Abstract

Summary The distribution of additive vs. non‐additive genetic variation in natural populations represents a central topic of research in evolutionary/organismal biology. For evolutionary physiologists, functional or whole‐animal performance traits (‘physiological traits’) are frequently studied assuming they are heritable and variable in populations. Physiological traits of evolutionary relevance are those functional capacities measured at the whole‐organism level, with a potential impact on fitness. They can be classified as capacities (or performances) or costs, the former being directly correlated with fitness and the latter being inversely correlated with fitness (usually assumed as constraints). In spite of their obvious adaptive significance, the additive genetic variation in physiological traits, and its relative contribution to phenotypic variance (or narrow‐sense heritability) in comparison with maternal, dominance or epistatic variance, is known only for a few groups such as insects and mammals.
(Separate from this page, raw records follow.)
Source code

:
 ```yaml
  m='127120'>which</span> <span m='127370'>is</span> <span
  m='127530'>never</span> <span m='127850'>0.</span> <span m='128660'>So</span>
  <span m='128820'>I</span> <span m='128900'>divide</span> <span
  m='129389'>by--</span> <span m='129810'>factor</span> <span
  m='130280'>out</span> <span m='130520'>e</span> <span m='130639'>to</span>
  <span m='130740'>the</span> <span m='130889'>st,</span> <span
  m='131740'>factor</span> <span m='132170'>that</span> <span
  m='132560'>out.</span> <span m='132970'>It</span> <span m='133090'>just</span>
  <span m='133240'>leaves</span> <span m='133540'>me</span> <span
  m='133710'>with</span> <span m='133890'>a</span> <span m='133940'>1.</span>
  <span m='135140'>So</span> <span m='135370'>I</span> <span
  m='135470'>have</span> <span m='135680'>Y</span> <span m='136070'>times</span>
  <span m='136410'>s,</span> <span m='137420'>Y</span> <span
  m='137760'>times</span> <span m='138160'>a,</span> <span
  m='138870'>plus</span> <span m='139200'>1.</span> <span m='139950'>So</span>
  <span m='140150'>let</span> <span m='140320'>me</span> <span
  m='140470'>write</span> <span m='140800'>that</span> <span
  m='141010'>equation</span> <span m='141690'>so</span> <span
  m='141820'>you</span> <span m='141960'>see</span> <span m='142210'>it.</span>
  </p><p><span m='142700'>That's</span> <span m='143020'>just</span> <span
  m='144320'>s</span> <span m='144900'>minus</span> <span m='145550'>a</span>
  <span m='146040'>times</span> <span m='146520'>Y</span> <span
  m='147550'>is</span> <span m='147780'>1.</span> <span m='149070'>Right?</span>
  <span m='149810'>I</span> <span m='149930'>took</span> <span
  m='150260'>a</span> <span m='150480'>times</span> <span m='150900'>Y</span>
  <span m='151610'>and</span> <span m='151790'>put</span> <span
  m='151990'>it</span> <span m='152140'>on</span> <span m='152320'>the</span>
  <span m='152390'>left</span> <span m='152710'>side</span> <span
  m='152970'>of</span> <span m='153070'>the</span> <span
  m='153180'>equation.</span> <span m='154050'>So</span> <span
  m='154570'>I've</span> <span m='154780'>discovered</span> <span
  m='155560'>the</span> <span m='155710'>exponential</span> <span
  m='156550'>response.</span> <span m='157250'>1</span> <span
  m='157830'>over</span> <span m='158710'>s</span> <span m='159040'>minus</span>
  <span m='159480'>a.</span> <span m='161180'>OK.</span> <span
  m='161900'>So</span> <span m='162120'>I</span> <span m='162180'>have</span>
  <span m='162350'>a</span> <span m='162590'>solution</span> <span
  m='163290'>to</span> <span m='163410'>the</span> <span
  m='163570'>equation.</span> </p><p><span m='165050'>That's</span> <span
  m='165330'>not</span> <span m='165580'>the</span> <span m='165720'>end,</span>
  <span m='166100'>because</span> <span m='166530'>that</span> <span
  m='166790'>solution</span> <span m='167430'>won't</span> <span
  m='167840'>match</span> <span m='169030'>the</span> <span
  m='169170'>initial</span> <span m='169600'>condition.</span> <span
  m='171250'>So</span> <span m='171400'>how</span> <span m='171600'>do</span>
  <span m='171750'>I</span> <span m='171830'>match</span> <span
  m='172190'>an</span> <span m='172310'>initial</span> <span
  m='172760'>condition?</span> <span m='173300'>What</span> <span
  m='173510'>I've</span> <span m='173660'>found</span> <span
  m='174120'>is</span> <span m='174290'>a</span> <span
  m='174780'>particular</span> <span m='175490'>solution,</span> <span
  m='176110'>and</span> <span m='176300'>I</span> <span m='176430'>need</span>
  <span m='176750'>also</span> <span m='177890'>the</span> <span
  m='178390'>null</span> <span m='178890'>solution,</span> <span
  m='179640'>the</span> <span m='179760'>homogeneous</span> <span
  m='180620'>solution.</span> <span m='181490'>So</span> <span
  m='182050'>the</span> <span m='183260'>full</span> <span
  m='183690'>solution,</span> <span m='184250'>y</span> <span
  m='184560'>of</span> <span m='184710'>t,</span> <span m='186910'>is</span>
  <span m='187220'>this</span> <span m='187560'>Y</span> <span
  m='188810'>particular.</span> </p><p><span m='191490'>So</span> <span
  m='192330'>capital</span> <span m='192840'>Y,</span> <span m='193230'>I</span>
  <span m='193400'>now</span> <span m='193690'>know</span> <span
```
In this study, we assessed the additive and maternal/non‐additive genetic variation in a suite of physiological and morphological traits in populations of the land snail Cornu aspersum. Except for dehydration rate (h2 = 0·32 ± 0·15), egg mass (h2 = 0·82 ± 0·30) and hatchling mass (h2 = 1·01 ± 0·31; population = fixed effect), we found very low additive genetic variation. Large non‐additive/maternal effects were found in all traits. Cage effects did not change the results, indicating low contribution of common environmental variance to our results. No differences were found between the phenotypic and non‐additive genetic variance/covariance matrices. Even though we compared populations across 1300 km in a common garden set‐up, our results suggest an absence of physiological as well as morphological differentiation in these populations. These results contrast with previous analyses in the original distributional range of this species, which found high additive genetic variation in morphological traits. These are intriguing results demanding further quantitative genetic studies in the original distributional range of this species as well as the history of colonization of this invasive species.